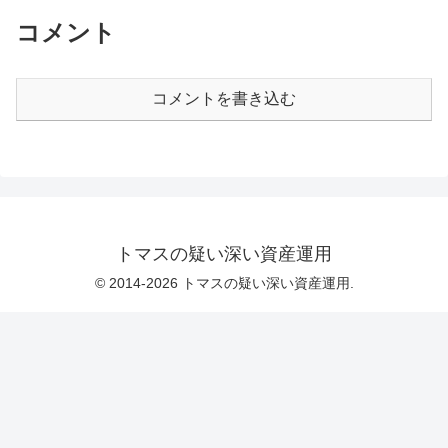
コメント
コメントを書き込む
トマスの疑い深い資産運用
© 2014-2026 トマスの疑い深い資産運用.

....................

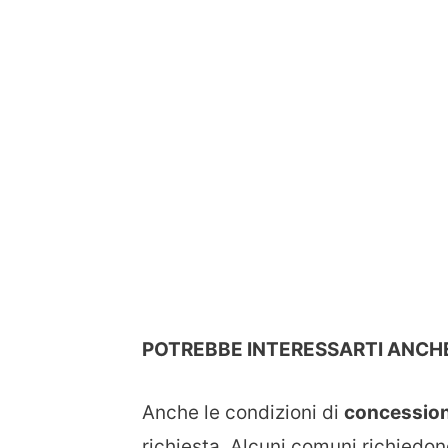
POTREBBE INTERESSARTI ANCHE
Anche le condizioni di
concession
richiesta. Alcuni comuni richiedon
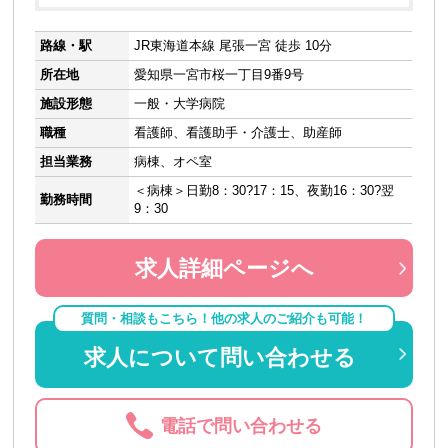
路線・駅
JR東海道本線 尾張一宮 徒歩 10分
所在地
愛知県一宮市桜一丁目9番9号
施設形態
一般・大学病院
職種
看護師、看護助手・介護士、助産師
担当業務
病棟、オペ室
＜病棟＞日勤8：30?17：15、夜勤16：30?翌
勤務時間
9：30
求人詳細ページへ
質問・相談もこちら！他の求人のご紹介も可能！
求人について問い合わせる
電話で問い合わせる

....................

Task objective: Show every line of the items above that contains the string "トマスの疑い深い資産運用", treating case as significant.

Exercise answer:
トマスの疑い深い資産運用
© 2014-2026 トマスの疑い深い資産運用.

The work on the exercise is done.